Terror festers because there is a monstrous army of the jobless. Violence thrives because everywhere we have monuments of anger and hunger rather than those of hope and faith. Robbery and kidnapping sustains because corruption has plundered all vestiges of decorum, decency and discretion. It was providence and the supreme inevitable protocol that bludgeoned our space and enabled the candidate that held on to anti-corruption as the linchpin of his campaign to victory at the last polls. It was Zeitgeist, and no convoluted or skewed preachment of peace should be allowed to do violence against the prevailing fervency.
The rework of our collective values must begin now. The overhaul of our national morals and mores is inevitable. The extermination of corruption is of primacy. The philosophies of ethical rebirth are imperative. And the minimum praxis in public life must be service to nation. It must always be COUNTRY FIRST, that way we can subsume loyalty to big-men with service to all-men.
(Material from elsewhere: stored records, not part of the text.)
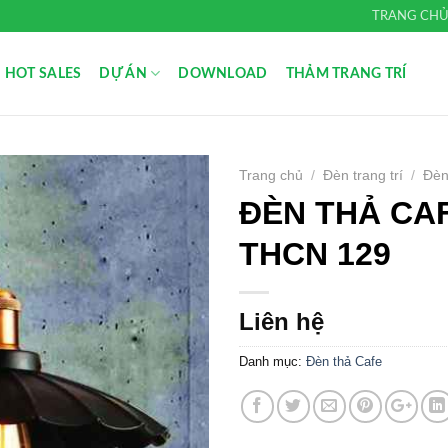
TRANG CH
HOT SALES
DỰ ÁN
DOWNLOAD
THẢM TRANG TRÍ
Trang chủ
/
Đèn trang trí
/
Đèn
ĐÈN THẢ CA
Add to
Wishlist
THCN 129
Liên hệ
Danh mục:
Đèn thả Cafe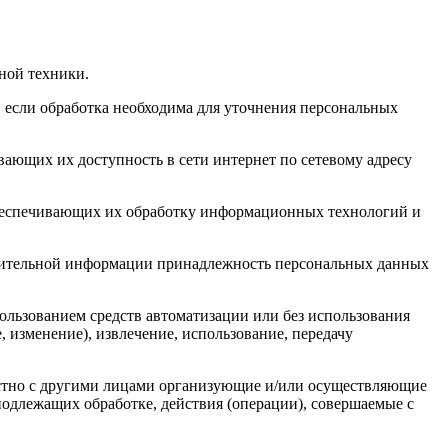
ной техники.
 если обработка необходима для уточнения персональных
ающих их доступность в сети интернет по сетевому адресу
обеспечивающих их обработку информационных технологий и
олнительной информации принадлежность персональных данных
ользованием средств автоматизации или без использования
, изменение), извлечение, использование, передачу
естно с другими лицами организующие и/или осуществляющие
одлежащих обработке, действия (операции), совершаемые с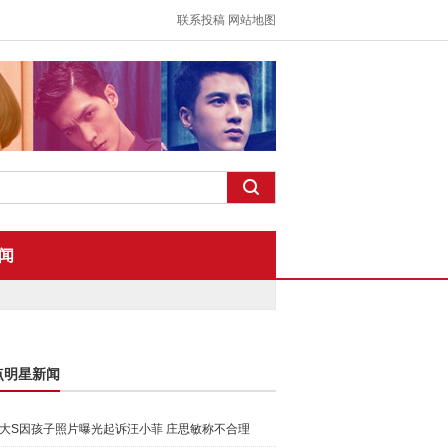
联系投稿
网站地图
闻
点明星新闻
大S因孩子照片曝光起诉汪小菲 庄思敏称不合理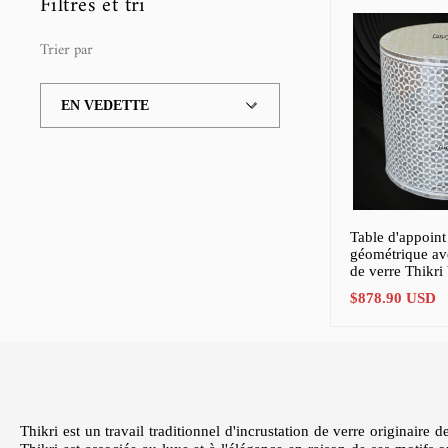
Filtres et tri
Trier par
Trier
par
Table d'appoint
géométrique ave
de verre Thikri
Prix
$878.90 USD
de
vente
Thikri est un travail traditionnel d'incrustation de verre originaire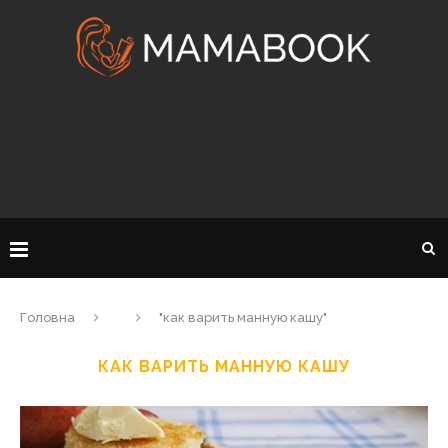
Головна
"как варить манную кашу"
КАК ВАРИТЬ МАННУЮ КАШУ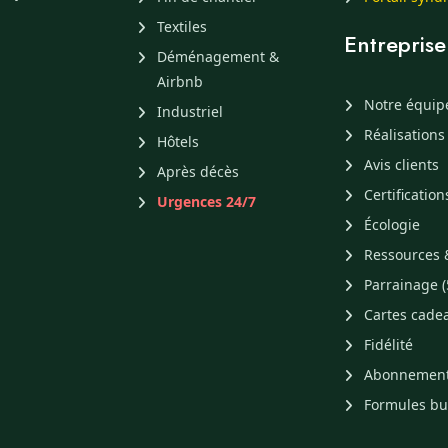
Textiles
Entreprise
Déménagement &
Airbnb
Notre équip
Industriel
Réalisations
Hôtels
Avis clients
Après décès
Certification
Urgences 24/7
Écologie
Ressources 
Parrainage (
Cartes cade
Fidélité
Abonnemen
Formules b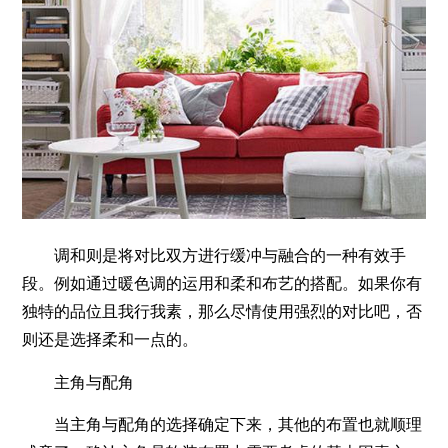
调和则是将对比双方进行缓冲与融合的一种有效手
段。例如通过暖色调的运用和柔和布艺的搭配。如果你有
独特的品位且我行我素，那么尽情使用强烈的对比吧，否
则还是选择柔和一点的。
主角与配角
当主角与配角的选择确定下来，其他的布置也就顺理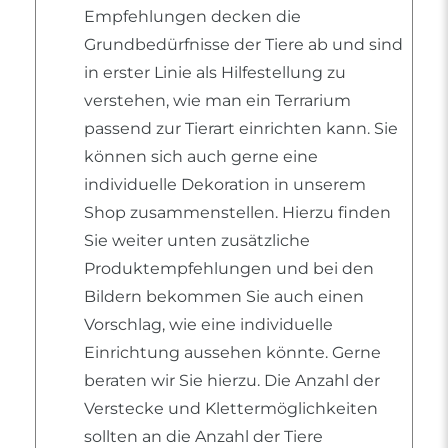
Empfehlungen decken die
Grundbedürfnisse der Tiere ab und sind
in erster Linie als Hilfestellung zu
verstehen, wie man ein Terrarium
passend zur Tierart einrichten kann. Sie
können sich auch gerne eine
individuelle Dekoration in unserem
Shop zusammenstellen. Hierzu finden
Sie weiter unten zusätzliche
Produktempfehlungen und bei den
Bildern bekommen Sie auch einen
Vorschlag, wie eine individuelle
Einrichtung aussehen könnte. Gerne
beraten wir Sie hierzu. Die Anzahl der
Verstecke und Klettermöglichkeiten
sollten an die Anzahl der Tiere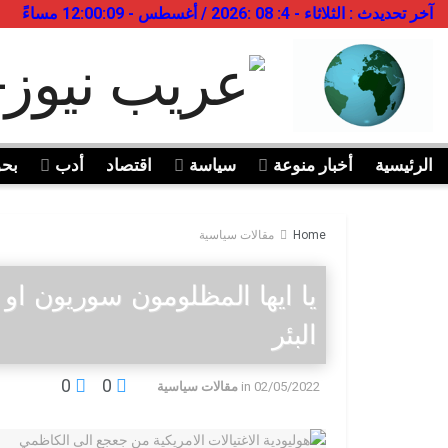
آخر تحديدث : الثلاثاء - 4: 08 :2026 / أغسطس - 12:00:09 مساءً
الرئيسية
أخبار منوعة
سياسة
اقتصاد
أدب
بح
Home
مقالات سياسية
يا ايها المظلومون سوريون او 
البئر
0
0
02/05/2022
in
مقالات سياسية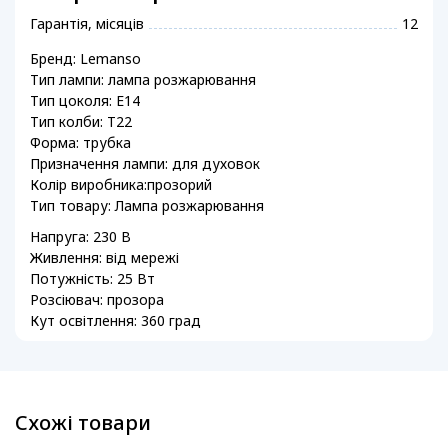
Гарантія, місяців
12
Бренд: Lemanso
Тип лампи: лампа розжарювання
Тип цоколя: E14
Тип колби: T22
Форма: трубка
Призначення лампи: для духовок
Колір виробника:прозорий
Тип товару: Лампа розжарювання
Напруга: 230 В
Живлення: від мережі
Потужність: 25 Вт
Розсіювач: прозора
Кут освітлення: 360 град
Схожі товари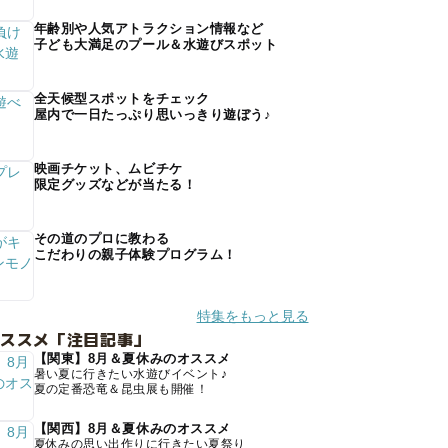
年齢別や人気アトラクション情報など
子ども大満足のプール＆水遊びスポット
全天候型スポットをチェック
屋内で一日たっぷり思いっきり遊ぼう♪
映画チケット、ムビチケ
限定グッズなどが当たる！
その道のプロに教わる
こだわりの親子体験プログラム！
特集をもっと見る
オススメ「注目記事」
【関東】8月＆夏休みのオススメ
暑い夏に行きたい水遊びイベント♪
夏の定番恐竜＆昆虫展も開催！
【関西】8月＆夏休みのオススメ
夏休みの思い出作りに行きたい夏祭り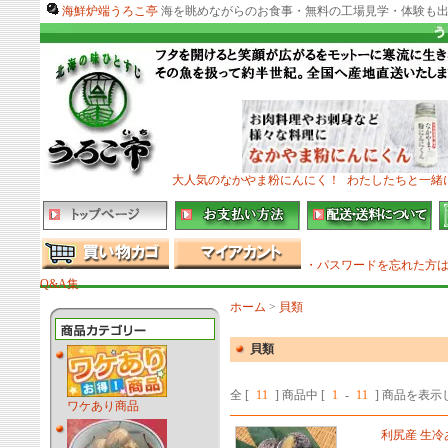
海鮮炉端うろこ亭
海を眺めながらのお食事・無料の工場見学・体験も出
大人気のなかやま粉にんにく！
わたしたちと一緒
・パスワードを忘れた方
Q&A集
ホーム
>
貝類
貝類
全 [
11
] 商品中 [
1
-
11
] 商品を表
ワケあり商品
利尻産 生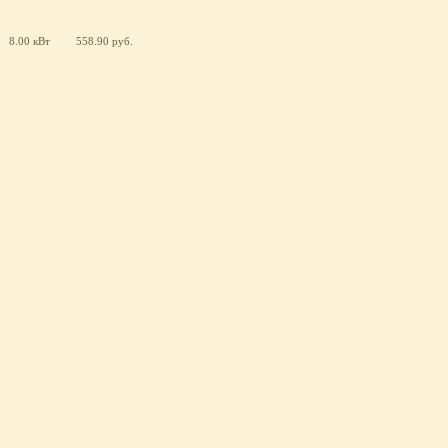
8.00 кВт
558.90 руб.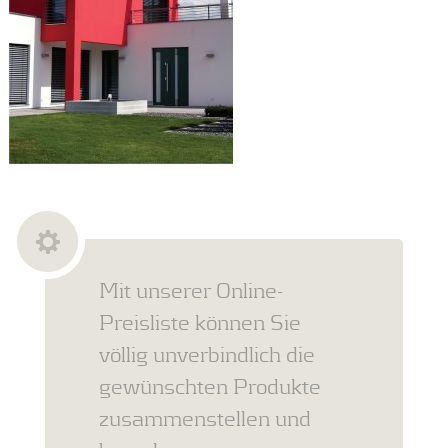
Mit unserer Online-
Preisliste können Sie
völlig unverbindlich die
gewünschten Produkte
zusammenstellen und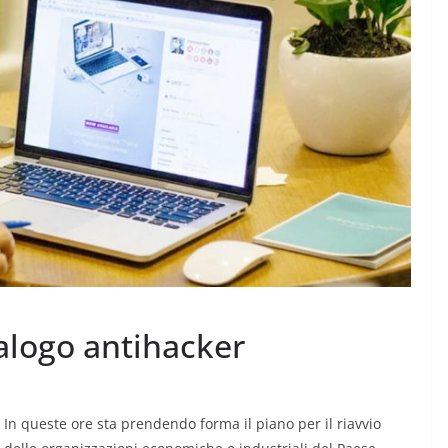
MODA E TECNOLOGIA
 crescita
I rifiuti elettronici non
rbana per
vanno in vacanza
alogo antihacker
6 Agosto 2026
.
In queste ore sta prendendo forma il piano per il riavvio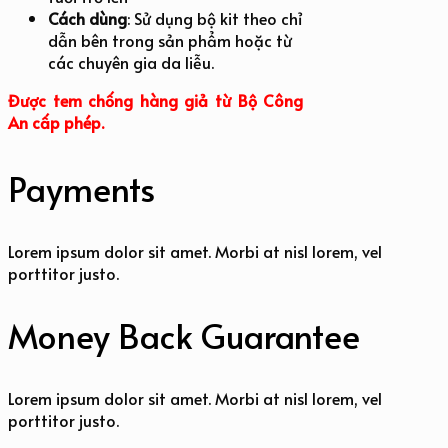
Cách dùng
: Sử dụng bộ kit theo chỉ
dẫn bên trong sản phẩm hoặc từ
các chuyên gia da liễu.
Được tem chống hàng giả từ Bộ Công
An cấp phép.
Payments
Lorem ipsum dolor sit amet. Morbi at nisl lorem, vel
porttitor justo.
Money Back Guarantee
Lorem ipsum dolor sit amet. Morbi at nisl lorem, vel
porttitor justo.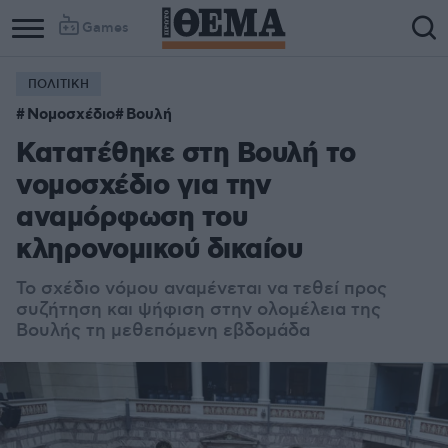
Games
ΠΟΛΙΤΙΚΗ
Νομοσχέδιο
Βουλή
Κατατέθηκε στη Βουλή το
νομοσχέδιο για την
αναμόρφωση του
κληρονομικού δικαίου
Το σχέδιο νόμου αναμένεται να τεθεί προς
συζήτηση και ψήφιση στην ολομέλεια της
Βουλής τη μεθεπόμενη εβδομάδα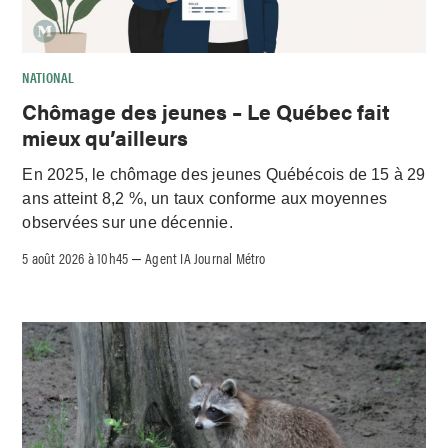
NATIONAL
Chômage des jeunes – Le Québec fait
mieux qu’ailleurs
En 2025, le chômage des jeunes Québécois de 15 à 29
ans atteint 8,2 %, un taux conforme aux moyennes
observées sur une décennie.
5 août 2026 à 10h45
Agent IA Journal Métro
–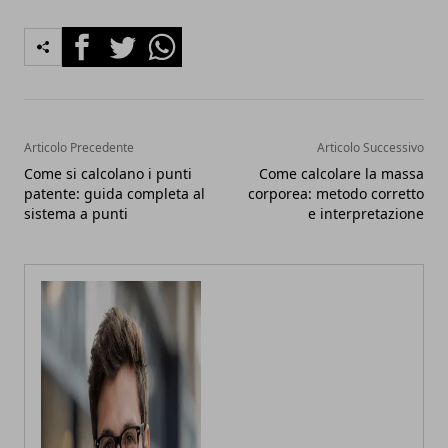
Facebook
Twitter
Whatsapp
Articolo Precedente
Articolo Successivo
Come si calcolano i punti
Come calcolare la massa
patente: guida completa al
corporea: metodo corretto
sistema a punti
e interpretazione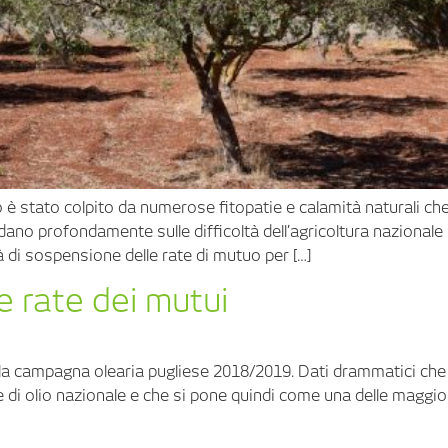
o è stato colpito da numerose fitopatie e calamità naturali c
cidano profondamente sulle difficoltà dell’agricoltura nazional
à di sospensione delle rate di mutuo per […]
e rate dei mutui
r la campagna olearia pugliese 2018/2019. Dati drammatici che
 di olio nazionale e che si pone quindi come una delle maggiori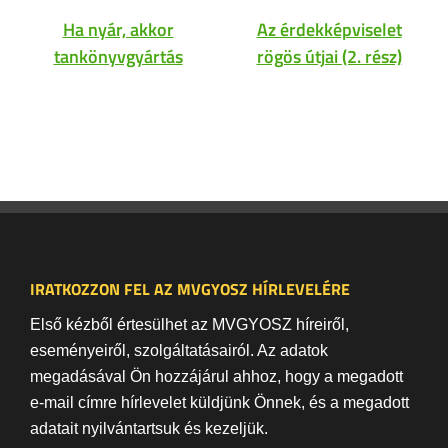
Ha nyár, akkor
Az érdekképviselet
tankönyvgyártás
rögös útjai (2. rész)
IRATKOZZON FEL AZ MVGYOSZ HÍRLEVELÉRE
Első kézből értesülhet az MVGYOSZ híreiről,
eseményeiről, szolgáltatásairól. Az adatok
megadásával Ön hozzájárul ahhoz, hogy a megadott
e-mail címre hírlevelet küldjünk Önnek, és a megadott
adatait nyilvántartsuk és kezeljük.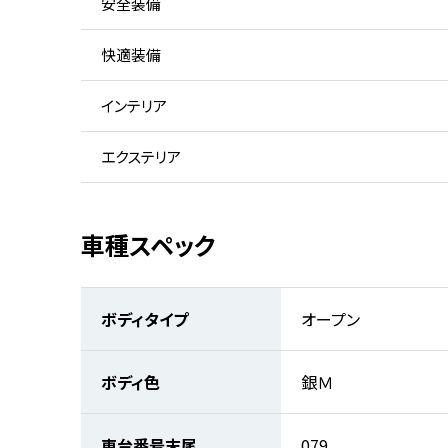
安全装備
快適装備
インテリア
エクステリア
車種スペック
ボディタイプ
オープン
ボディ色
銀Ｍ
車台番号末尾
079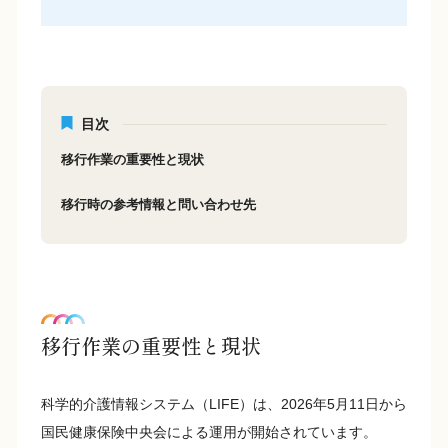
目次
移行作業の重要性と現状
移行時の参考情報と問い合わせ先
移行作業の重要性と現状
科学的介護情報システム（LIFE）は、2026年5月11日から
国民健康保険中央会による運用が開始されています。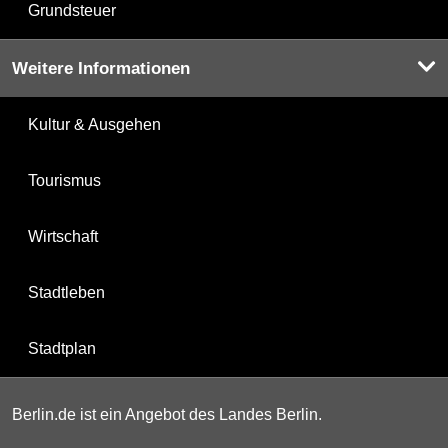
Grundsteuer
Weitere Informationen
Kultur & Ausgehen
Tourismus
Wirtschaft
Stadtleben
Stadtplan
Berlin.de ist ein Angebot des Landes Berlin.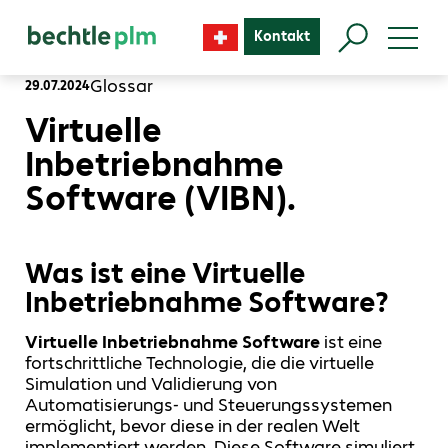
Kontakt
Glossar
29.07.2024
Virtuelle
Inbetriebnahme
Software (VIBN).
Was ist eine Virtuelle
Inbetriebnahme Software?
Virtuelle Inbetriebnahme Software
ist eine
fortschrittliche Technologie, die die virtuelle
Simulation und Validierung von
Automatisierungs- und Steuerungssystemen
ermöglicht, bevor diese in der realen Welt
implementiert werden. Diese Software simuliert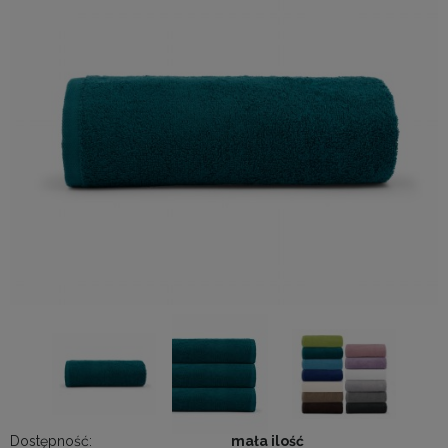
Dostępność:
mała ilość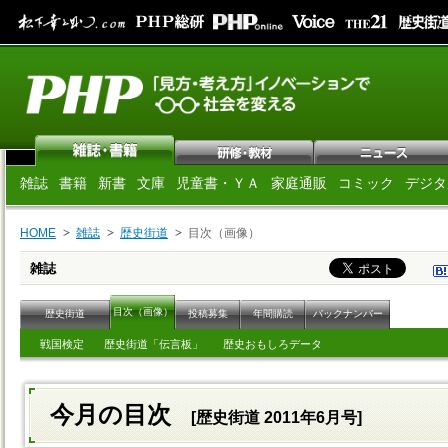
雑誌
書籍
新書
文庫
児童書・ＹＡ
家庭通販
コミック
デジタ
HOME
雑誌
歴史街道
目次（画像）
雑誌
目次（画像）
歴史街道
投稿募集
年間購読
バックナンバー
戦国検定
歴史街道「伝言板」
歴史おもしろデータ
今月の目次
[歴史街道 2011年6月号]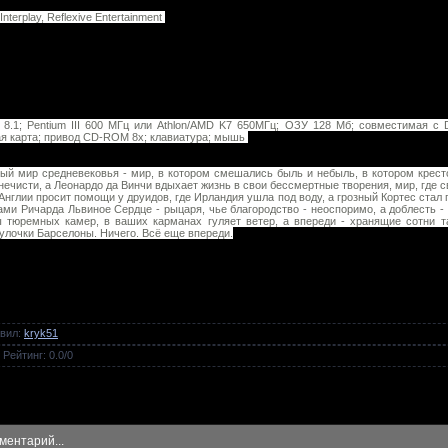
 Interplay, Reflexive Entertainment
X 8.1; Pentium III 600 МГц или Athlon/AMD K7 650МГц; ОЗУ 128 Мб; совместимая с 
вая карта; привод CD-ROM 8x; клавиатура; мышь
ый мир средневековья - мир, в котором смешались быль и небыль, в котором крес
чисти, а Леонардо да Винчи вдыхает жизнь в свои бессмертные творения, мир, где с
Англии просит помощи у друидов, где Ирландия ушла под воду, а грозный Кортес стал 
ами Ричарда Львиное Сердце - рыцаря, чье благородство - неоспоримо, а доблесть -
ы тюремных камер, в ваших карманах гуляет ветер, а впереди - хранящие сотни 
улочки Барселоны. Ничего. Всё еще впереди.
вил
:
kryk51
|
Рейтинг
:
0.0
/
0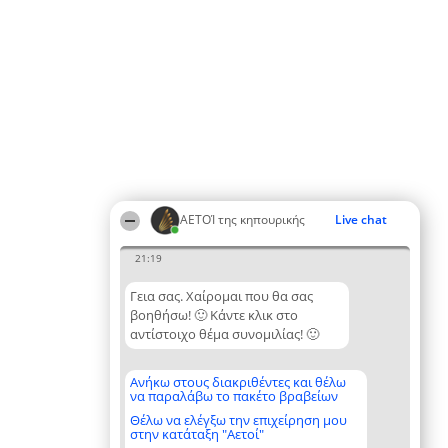
ΑΕΤΟΊ της κηπουρικής
Live chat
21:19
Γεια σας. Χαίρομαι που θα σας
βοηθήσω! 🙂 Κάντε κλικ στο
αντίστοιχο θέμα συνομιλίας! 🙂
Ανήκω στους διακριθέντες και θέλω
να παραλάβω το πακέτο βραβείων
Θέλω να ελέγξω την επιχείρηση μου
στην κατάταξη "Αετοί"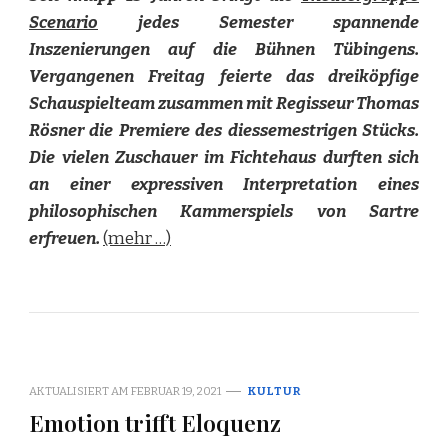
Scenario
jedes Semester spannende
Inszenierungen auf die Bühnen Tübingens.
Vergangenen Freitag feierte das dreiköpfige
Schauspielteam zusammen mit Regisseur Thomas
Rösner die Premiere des diessemestrigen Stücks.
Die vielen Zuschauer im Fichtehaus durften sich
an einer expressiven Interpretation eines
philosophischen Kammerspiels von Sartre
erfreuen.
(mehr …)
AKTUALISIERT AM
FEBRUAR 19, 2021
KULTUR
Emotion trifft Eloquenz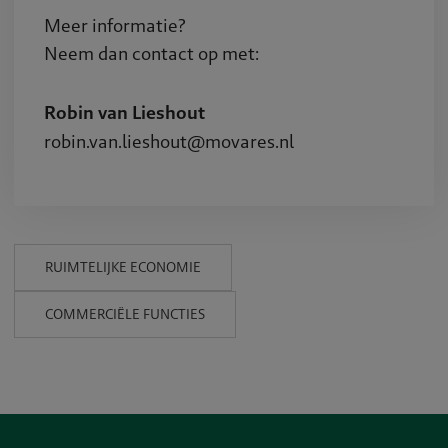
Meer informatie?
Neem dan contact op met:
Robin van Lieshout
robin.van.lieshout@movares.nl
RUIMTELIJKE ECONOMIE
COMMERCIËLE FUNCTIES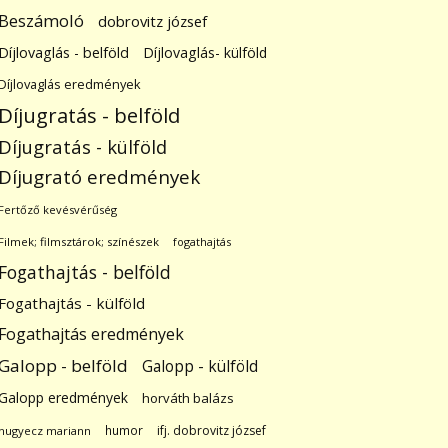
Beszámoló
dobrovitz józsef
Díjlovaglás - belföld
Díjlovaglás- külföld
Díjlovaglás eredmények
Díjugratás - belföld
Díjugratás - külföld
Díjugrató eredmények
Fertőző kevésvérűség
Filmek; filmsztárok; színészek
fogathajtás
Fogathajtás - belföld
Fogathajtás - külföld
Fogathajtás eredmények
Galopp - belföld
Galopp - külföld
Galopp eredmények
horváth balázs
humor
ifj. dobrovitz józsef
hugyecz mariann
Countrymen and women, we must not allow those who seek to retain looted and ill-gotten wealth to delineate the margins of our societal interaction. We must support every effort to etch accountability and due process as great values on our corporate canvass. We must remind Mr President of that inimitable quote of his, ‘Nigeria must kill corruption or corruption will kill Nigeria’, and we must admit without equivocation that the greatest individual threat to national peace is corruption.
Corruption is the reason our hospitals are mere consulting clinics. Corruption has made our educational system mediocre. Corruption has depreciated our moral premium. Corruption has diminished the force of our character. And corruption mocks every effort at uniting our people under an atmosphere of true love and brotherhood. This heart-breaking reality calls out for unison of purpose in nudging the entrenching of a new paradigm in governmental appointing and contracting, henceforth it must be square pegs in square holes and round pegs in round holes, such should be the allowable minimum.
Now is the time to raise the moral bar and purge the Nigerian atmosphere through exemplary leadership. Now is the time to consign the culture of looting, over-contracting and sleaze to the dungeons of history. Now is the time to make egocentric watch shibboleth. Now is the time to make excellence the chief driver in the national convoy. And now is the time to compel all those who seek to paint on our socio-political canvass to come with fair and just brushes.
In the final analysis I repudiate all and every effort, concert and concessions that may work against or make mild the imperativeness of a far-reaching anti-corruption regime, it must be known that the short cut to genuine peace in Nigeria is transparency in governance. It must be known that when leadership becomes responsible and responsible to the people violent crime shall diminish. And it must be known that the way to hand over a veritable national challenge to posterity is to honour hard-work and punish corruption. God Bless NIGERIA.

• Prof. Chris Nwaokobia Jnr is Director General of Change Ambassadors of Nigeria.